-- Begin --

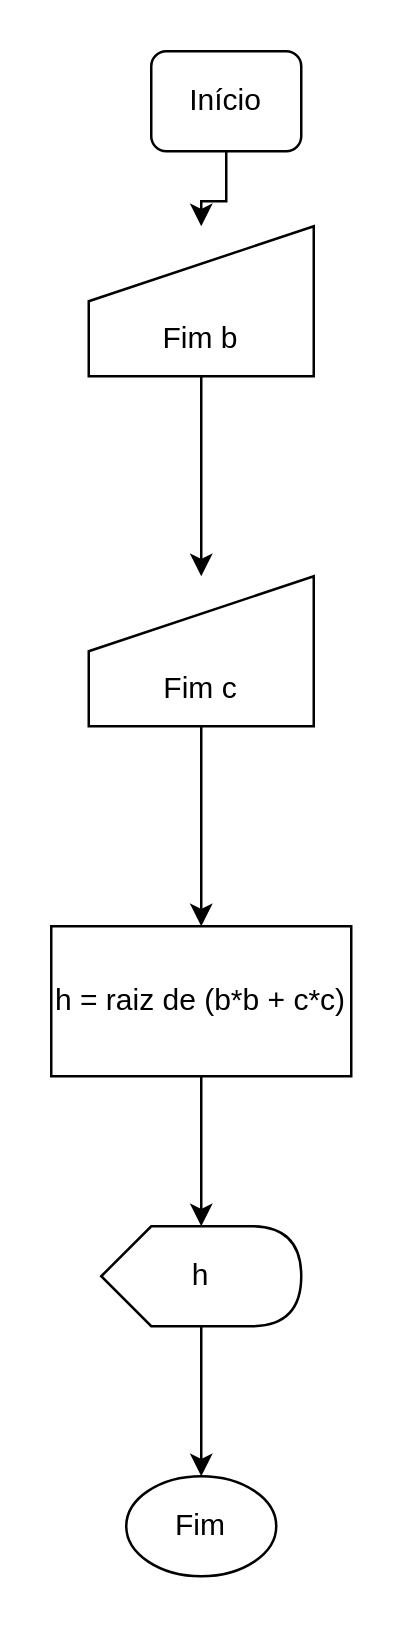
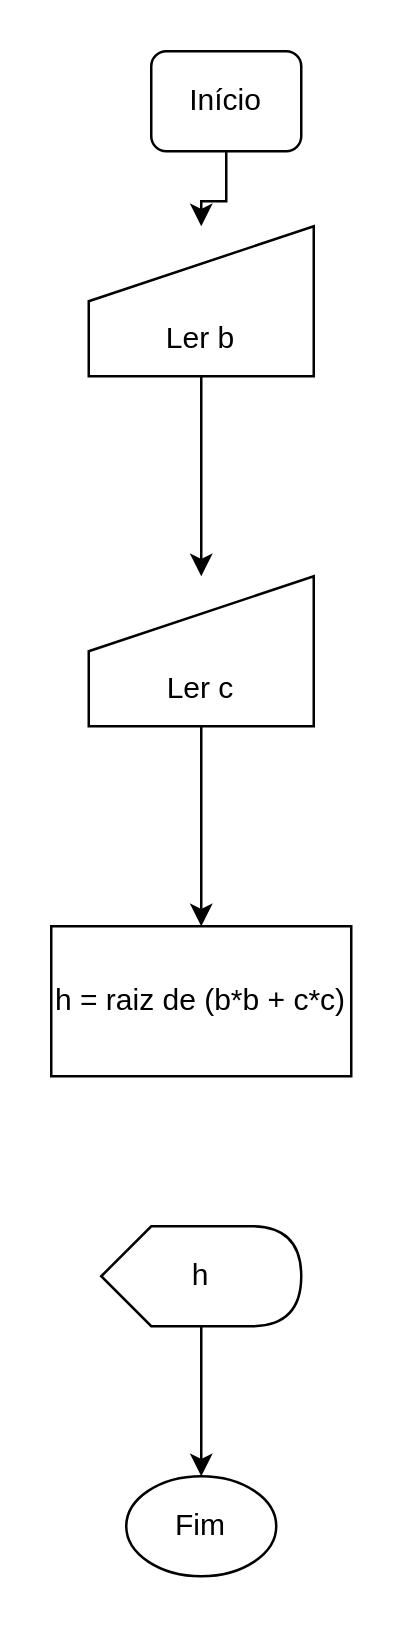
  <mxCell id="0" />
  <mxCell id="1" parent="0" />
  <mxCell id="2" value="" style="edgeStyle=orthogonalEdgeStyle;rounded=0;orthogonalLoop=1;jettySize=auto;html=1;" edge="1" parent="1" source="3" target="5"><mxGeometry relative="1" as="geometry" /></mxCell>
  <mxCell id="3" value="Início" style="rounded=1;whiteSpace=wrap;html=1;fontSize=12;glass=0;strokeWidth=1;shadow=0;" vertex="1" parent="1"><mxGeometry x="60" y="20" width="60" height="40" as="geometry" /></mxCell>
  <mxCell id="4" value="" style="edgeStyle=orthogonalEdgeStyle;rounded=0;orthogonalLoop=1;jettySize=auto;html=1;" edge="1" parent="1" source="5" target="7"><mxGeometry relative="1" as="geometry" /></mxCell>
- <mxCell id="5" value="&lt;div&gt;&lt;br&gt;&lt;/div&gt;&lt;div&gt;&lt;br&gt;&lt;/div&gt;Fim b" style="shape=manualInput;whiteSpace=wrap;html=1;" vertex="1" parent="1"><mxGeometry x="35" y="90" width="90" height="60" as="geometry" /></mxCell>
+ <mxCell id="5" value="&lt;div&gt;&lt;br&gt;&lt;/div&gt;&lt;div&gt;&lt;br&gt;&lt;/div&gt;Ler b" style="shape=manualInput;whiteSpace=wrap;html=1;" vertex="1" parent="1"><mxGeometry x="35" y="90" width="90" height="60" as="geometry" /></mxCell>
  <mxCell id="6" value="" style="edgeStyle=orthogonalEdgeStyle;rounded=0;orthogonalLoop=1;jettySize=auto;html=1;" edge="1" parent="1" source="7" target="9"><mxGeometry relative="1" as="geometry" /></mxCell>
- <mxCell id="7" value="&lt;div&gt;&lt;br&gt;&lt;/div&gt;&lt;div&gt;&lt;br&gt;&lt;/div&gt;Fim c" style="shape=manualInput;whiteSpace=wrap;html=1;" vertex="1" parent="1"><mxGeometry x="35" y="230" width="90" height="60" as="geometry" /></mxCell>
- <mxCell id="8" value="" style="edgeStyle=orthogonalEdgeStyle;rounded=0;orthogonalLoop=1;jettySize=auto;html=1;" edge="1" parent="1" source="9" target="11"><mxGeometry relative="1" as="geometry" /></mxCell>
+ <mxCell id="7" value="&lt;div&gt;&lt;br&gt;&lt;/div&gt;&lt;div&gt;&lt;br&gt;&lt;/div&gt;Ler c" style="shape=manualInput;whiteSpace=wrap;html=1;" vertex="1" parent="1"><mxGeometry x="35" y="230" width="90" height="60" as="geometry" /></mxCell>
  <mxCell id="9" value="h = raiz de (b*b + c*c)" style="whiteSpace=wrap;html=1;" vertex="1" parent="1"><mxGeometry x="20" y="370" width="120" height="60" as="geometry" /></mxCell>
  <mxCell id="10" value="" style="edgeStyle=orthogonalEdgeStyle;rounded=0;orthogonalLoop=1;jettySize=auto;html=1;" edge="1" parent="1" source="11" target="12"><mxGeometry relative="1" as="geometry" /></mxCell>
  <mxCell id="11" value="h" style="shape=display;whiteSpace=wrap;html=1;" vertex="1" parent="1"><mxGeometry x="40" y="490" width="80" height="40" as="geometry" /></mxCell>
  <mxCell id="12" value="Fim" style="ellipse;whiteSpace=wrap;html=1;fontSize=12;glass=0;strokeWidth=1;shadow=0;" vertex="1" parent="1"><mxGeometry x="50" y="590" width="60" height="40" as="geometry" /></mxCell>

-- End --

(Requirements)
Gather every line of the records above that contains the string "edgeStyle", and copy each one in full.

(Complete output)
  <mxCell id="2" value="" style="edgeStyle=orthogonalEdgeStyle;rounded=0;orthogonalLoop=1;jettySize=auto;html=1;" edge="1" parent="1" source="3" target="5"><mxGeometry relative="1" as="geometry" /></mxCell>
  <mxCell id="4" value="" style="edgeStyle=orthogonalEdgeStyle;rounded=0;orthogonalLoop=1;jettySize=auto;html=1;" edge="1" parent="1" source="5" target="7"><mxGeometry relative="1" as="geometry" /></mxCell>
  <mxCell id="6" value="" style="edgeStyle=orthogonalEdgeStyle;rounded=0;orthogonalLoop=1;jettySize=auto;html=1;" edge="1" parent="1" source="7" target="9"><mxGeometry relative="1" as="geometry" /></mxCell>
- <mxCell id="8" value="" style="edgeStyle=orthogonalEdgeStyle;rounded=0;orthogonalLoop=1;jettySize=auto;html=1;" edge="1" parent="1" source="9" target="11"><mxGeometry relative="1" as="geometry" /></mxCell>
  <mxCell id="10" value="" style="edgeStyle=orthogonalEdgeStyle;rounded=0;orthogonalLoop=1;jettySize=auto;html=1;" edge="1" parent="1" source="11" target="12"><mxGeometry relative="1" as="geometry" /></mxCell>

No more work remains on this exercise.